Dan betapa hancur hati Sugriwa ketika mengetahui bahwa cairan yang mengalir berwarna merah dan putih. Ini berarti Subali mati bersama musuh-musuhnya. Dengan panik Sugriwa mengerahkan seluruh tenaganya dan menghancurkan pintu gua sehingga pintu gua kiskenda tertutup. Dengan kepedihan hati, Sugriwa segera melaporkan hal ini ke kahyangan.
Keadaan menjadi gembira tatkala para dewata mengetahui kabar matinya Lembu Suro dan Mahesa Suro. Namun keadaan itu berubah menjadi duka saat mengetahui Subali juga mati dalam pertempuran itu. Sugriwa yang telah melaporkan itu kemudian dianugerahi hadiah untuk mempersunting Dewi Tara. Tak lama setelah perkawinan itu, Subali tiba-tiba muncul di tengah-tengah keramaian.
Subali mengamuk dan menganggap Sugriwa telah mengkhianati dirinya. Sugriwa yang terkejut belum sempat mejelaskan apa-apa sudah langsung dihajar oleh Subali. Kesaktian Subali yang berada jauh diatas Sugriwa membuat Sugriwa semakin tidak berdaya. Bathara Guru datang melerai dan panjang lebar menjelaskan duduk perkara yang sebenarnya.
Mendengar hal itu Subali menyesal dan dengan pilu meminta maaf pada adiknya. Cinta Sugriwa yang besar kepada kakaknya itu membuatnya menerima semua yang telah terjadi. Akhirnya Subali yang sudah berdharma sebagai brahmana, menyerahkan goa Kiskenda dan Dewi Tara kepada Sugriwa. Sugriwa kemudian membangun kerajaan kera yang diberi nama Pancawati, sementara Subali melanjutkan tapa bratanya.

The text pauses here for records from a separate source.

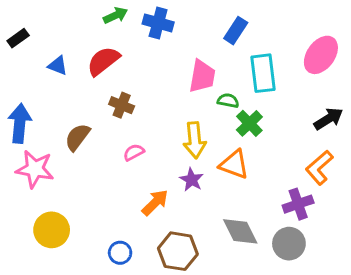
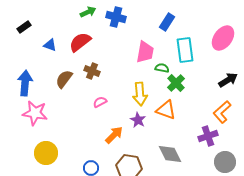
brown semicircle: (77, 137) -> (64, 79), moved
gray circle: (289, 244) -> (225, 162), moved

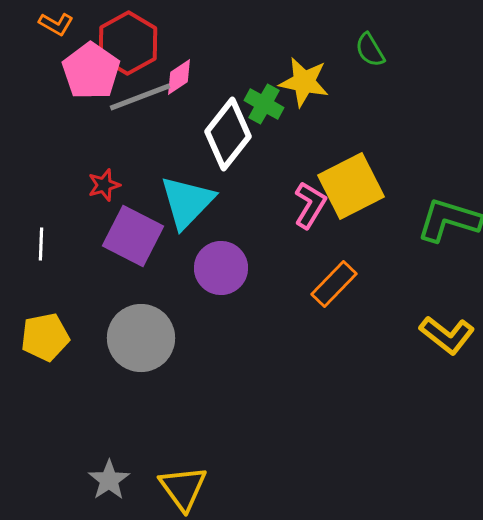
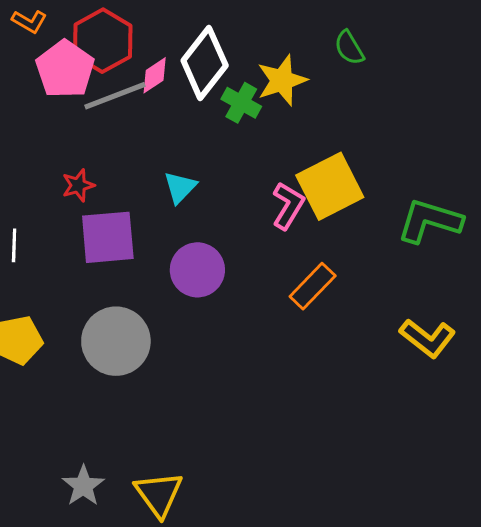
yellow star: (304, 82) -> (282, 80), turned -30
white diamond: (228, 134) -> (205, 63), moved
cyan triangle: (187, 202) -> (180, 187), moved, size x0.6
purple square: (133, 236) -> (108, 237), turned -32

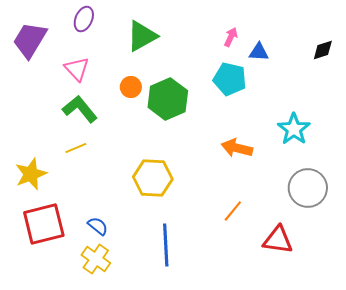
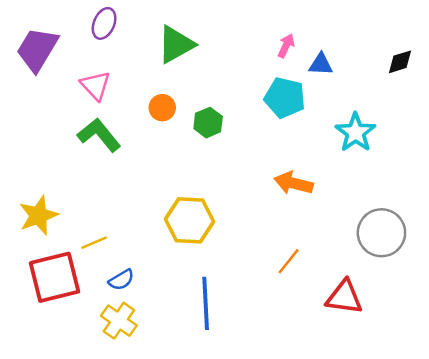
green hexagon: (168, 99) -> (208, 123), size x0.6
cyan star: (294, 129) -> (355, 132), moved
yellow line: (76, 148) -> (94, 243), moved
blue semicircle: (98, 226) -> (121, 280), turned 110

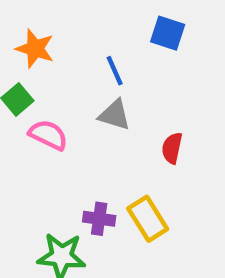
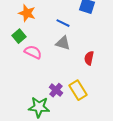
blue line: (115, 71) -> (63, 23), turned -40
purple cross: (99, 219) -> (56, 90), turned 32

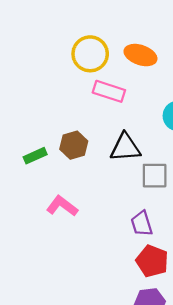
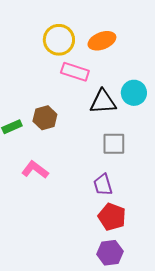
orange ellipse: (140, 55) -> (102, 41), turned -40
black triangle: (125, 148) -> (103, 102), moved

Sebenarnya masih banyak mitos yang menceritakan tentang keberadaan tokoh Mahesasura dan lembusura di Indonesia, contohnya
- Legenda gunung kelud sumpah sang lembusura.
- Cerita Rakyat Goa Kiskenda yang terletak di Dusun Sebolong Kecamatan Girimulyo Kabupaten Kulon Progo. Ornamen stalagtit dan stalagnit di dalam gua menggambarkan kisah Mahesa Suro-Lembu Suro hingga runtuhnya kerajaan Gua Kiskendo.